→ Written task: From the entries below, pick out each line containing the string "github" and copy it. Uppercase and lowercase letters must match.

··· Listed records ···

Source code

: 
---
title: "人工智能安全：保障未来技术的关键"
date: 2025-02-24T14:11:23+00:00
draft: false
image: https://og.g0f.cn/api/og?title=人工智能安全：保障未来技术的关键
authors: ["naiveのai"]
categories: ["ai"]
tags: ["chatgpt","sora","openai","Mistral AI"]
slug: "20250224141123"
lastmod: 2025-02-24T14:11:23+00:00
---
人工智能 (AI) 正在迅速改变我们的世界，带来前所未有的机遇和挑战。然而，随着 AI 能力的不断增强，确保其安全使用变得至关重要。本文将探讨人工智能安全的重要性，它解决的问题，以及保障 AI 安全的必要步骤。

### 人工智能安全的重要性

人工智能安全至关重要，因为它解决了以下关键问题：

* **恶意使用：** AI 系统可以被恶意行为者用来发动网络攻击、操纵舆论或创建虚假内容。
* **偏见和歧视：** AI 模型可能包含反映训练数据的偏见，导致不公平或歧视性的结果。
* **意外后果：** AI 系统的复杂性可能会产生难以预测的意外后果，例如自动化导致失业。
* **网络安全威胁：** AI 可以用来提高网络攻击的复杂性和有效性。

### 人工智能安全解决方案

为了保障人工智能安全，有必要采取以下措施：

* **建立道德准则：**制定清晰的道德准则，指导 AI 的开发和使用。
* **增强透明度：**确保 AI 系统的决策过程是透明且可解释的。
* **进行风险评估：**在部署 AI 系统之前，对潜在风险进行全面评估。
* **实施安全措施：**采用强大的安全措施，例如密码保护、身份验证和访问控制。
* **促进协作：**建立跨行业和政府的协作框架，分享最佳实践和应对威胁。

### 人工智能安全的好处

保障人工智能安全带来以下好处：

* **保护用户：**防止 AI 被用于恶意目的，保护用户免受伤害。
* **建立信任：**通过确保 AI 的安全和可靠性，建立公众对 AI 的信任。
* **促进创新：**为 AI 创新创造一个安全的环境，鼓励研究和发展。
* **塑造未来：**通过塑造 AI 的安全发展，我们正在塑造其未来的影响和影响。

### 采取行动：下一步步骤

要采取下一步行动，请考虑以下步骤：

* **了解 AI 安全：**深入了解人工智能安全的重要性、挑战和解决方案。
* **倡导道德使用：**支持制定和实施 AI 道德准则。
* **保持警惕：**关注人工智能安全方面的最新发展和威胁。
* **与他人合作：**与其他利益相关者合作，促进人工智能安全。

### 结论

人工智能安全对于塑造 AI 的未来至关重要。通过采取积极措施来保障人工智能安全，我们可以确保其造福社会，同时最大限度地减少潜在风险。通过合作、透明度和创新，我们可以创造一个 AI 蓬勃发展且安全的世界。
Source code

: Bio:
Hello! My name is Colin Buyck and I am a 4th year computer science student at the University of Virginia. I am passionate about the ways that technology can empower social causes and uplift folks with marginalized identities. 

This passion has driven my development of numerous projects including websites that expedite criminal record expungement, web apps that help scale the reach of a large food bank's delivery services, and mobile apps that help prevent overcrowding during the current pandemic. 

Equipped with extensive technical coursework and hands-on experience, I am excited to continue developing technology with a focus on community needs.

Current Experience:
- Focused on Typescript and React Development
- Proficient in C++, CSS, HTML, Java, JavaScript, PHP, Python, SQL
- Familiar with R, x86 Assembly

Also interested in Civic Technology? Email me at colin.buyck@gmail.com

···
··· Listed records ···

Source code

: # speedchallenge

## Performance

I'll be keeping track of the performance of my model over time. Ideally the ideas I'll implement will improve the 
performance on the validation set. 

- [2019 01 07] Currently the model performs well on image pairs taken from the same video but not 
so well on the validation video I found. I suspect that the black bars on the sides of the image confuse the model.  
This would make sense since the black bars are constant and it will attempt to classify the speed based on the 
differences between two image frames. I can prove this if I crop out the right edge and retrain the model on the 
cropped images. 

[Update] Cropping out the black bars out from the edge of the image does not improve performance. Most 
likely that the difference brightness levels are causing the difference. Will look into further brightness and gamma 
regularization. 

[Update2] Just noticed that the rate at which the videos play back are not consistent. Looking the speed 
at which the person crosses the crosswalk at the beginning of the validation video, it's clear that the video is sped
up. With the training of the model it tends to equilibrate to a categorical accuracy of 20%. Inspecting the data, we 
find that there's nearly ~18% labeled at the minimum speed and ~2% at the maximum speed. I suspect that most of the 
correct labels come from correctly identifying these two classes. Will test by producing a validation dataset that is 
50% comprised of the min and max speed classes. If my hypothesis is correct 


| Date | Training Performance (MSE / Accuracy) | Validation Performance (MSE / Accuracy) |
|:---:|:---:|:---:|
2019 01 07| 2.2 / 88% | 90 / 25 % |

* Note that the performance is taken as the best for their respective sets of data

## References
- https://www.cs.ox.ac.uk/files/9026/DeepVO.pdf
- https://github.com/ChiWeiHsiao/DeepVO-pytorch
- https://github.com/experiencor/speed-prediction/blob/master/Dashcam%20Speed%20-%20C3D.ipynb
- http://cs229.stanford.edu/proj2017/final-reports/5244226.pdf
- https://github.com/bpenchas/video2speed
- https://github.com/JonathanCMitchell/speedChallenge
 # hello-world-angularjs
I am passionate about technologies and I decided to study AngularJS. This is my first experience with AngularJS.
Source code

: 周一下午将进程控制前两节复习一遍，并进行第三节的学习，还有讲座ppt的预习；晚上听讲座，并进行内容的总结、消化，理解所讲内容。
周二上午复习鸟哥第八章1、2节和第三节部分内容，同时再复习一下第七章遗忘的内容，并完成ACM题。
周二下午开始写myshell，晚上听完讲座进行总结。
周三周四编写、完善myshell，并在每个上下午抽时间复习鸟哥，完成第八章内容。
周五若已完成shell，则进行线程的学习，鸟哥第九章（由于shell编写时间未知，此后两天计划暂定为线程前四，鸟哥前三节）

···
··· Listed records ···

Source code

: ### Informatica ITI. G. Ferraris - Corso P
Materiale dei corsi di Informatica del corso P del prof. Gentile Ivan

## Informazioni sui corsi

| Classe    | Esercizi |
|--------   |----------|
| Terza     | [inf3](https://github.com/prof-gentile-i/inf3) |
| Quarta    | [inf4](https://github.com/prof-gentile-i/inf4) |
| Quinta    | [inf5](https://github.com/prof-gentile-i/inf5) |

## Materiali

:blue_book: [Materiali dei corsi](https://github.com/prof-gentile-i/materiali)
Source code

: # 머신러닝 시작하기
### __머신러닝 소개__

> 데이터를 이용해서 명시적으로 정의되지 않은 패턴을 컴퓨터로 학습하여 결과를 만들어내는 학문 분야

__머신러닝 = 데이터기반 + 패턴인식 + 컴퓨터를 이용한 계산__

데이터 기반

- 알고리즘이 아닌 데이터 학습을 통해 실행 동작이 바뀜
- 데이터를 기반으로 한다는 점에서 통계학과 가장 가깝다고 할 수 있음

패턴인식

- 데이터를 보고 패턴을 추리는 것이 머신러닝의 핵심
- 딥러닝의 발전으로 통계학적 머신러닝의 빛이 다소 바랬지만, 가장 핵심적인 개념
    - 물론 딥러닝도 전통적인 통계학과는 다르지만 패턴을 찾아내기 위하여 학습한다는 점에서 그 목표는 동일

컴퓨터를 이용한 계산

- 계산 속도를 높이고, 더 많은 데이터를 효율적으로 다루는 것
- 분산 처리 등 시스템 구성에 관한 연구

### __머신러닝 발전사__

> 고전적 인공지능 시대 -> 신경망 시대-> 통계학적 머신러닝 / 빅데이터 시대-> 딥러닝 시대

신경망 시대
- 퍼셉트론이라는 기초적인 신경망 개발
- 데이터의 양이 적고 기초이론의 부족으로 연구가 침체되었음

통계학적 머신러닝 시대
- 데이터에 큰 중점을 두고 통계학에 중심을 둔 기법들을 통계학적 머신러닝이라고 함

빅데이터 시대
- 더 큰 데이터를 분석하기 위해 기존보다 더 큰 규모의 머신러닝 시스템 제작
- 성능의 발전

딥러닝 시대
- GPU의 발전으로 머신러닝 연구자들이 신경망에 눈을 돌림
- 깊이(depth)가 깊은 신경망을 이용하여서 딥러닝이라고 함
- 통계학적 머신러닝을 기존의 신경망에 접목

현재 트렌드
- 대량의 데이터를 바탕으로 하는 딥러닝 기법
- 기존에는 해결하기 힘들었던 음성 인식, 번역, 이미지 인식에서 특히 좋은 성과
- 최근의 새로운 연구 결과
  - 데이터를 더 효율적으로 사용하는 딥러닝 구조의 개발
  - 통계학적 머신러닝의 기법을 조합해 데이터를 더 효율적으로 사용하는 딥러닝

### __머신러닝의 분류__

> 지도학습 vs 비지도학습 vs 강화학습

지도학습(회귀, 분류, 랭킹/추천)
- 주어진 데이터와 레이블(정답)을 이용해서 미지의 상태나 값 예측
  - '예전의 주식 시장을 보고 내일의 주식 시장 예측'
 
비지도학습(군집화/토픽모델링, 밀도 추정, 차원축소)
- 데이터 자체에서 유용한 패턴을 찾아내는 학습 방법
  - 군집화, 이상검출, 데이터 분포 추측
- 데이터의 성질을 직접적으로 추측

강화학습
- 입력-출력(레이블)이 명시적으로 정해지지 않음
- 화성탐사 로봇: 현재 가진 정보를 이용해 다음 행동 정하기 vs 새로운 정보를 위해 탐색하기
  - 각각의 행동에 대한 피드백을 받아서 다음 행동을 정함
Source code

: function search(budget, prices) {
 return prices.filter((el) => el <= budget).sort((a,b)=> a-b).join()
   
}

···

→ Solution for this problem:
- https://github.com/ChiWeiHsiao/DeepVO-pytorch
- https://github.com/experiencor/speed-prediction/blob/master/Dashcam%20Speed%20-%20C3D.ipynb
- https://github.com/bpenchas/video2speed
- https://github.com/JonathanCMitchell/speedChallenge
| Terza     | [inf3](https://github.com/prof-gentile-i/inf3) |
| Quarta    | [inf4](https://github.com/prof-gentile-i/inf4) |
| Quinta    | [inf5](https://github.com/prof-gentile-i/inf5) |
:blue_book: [Materiali dei corsi](https://github.com/prof-gentile-i/materiali)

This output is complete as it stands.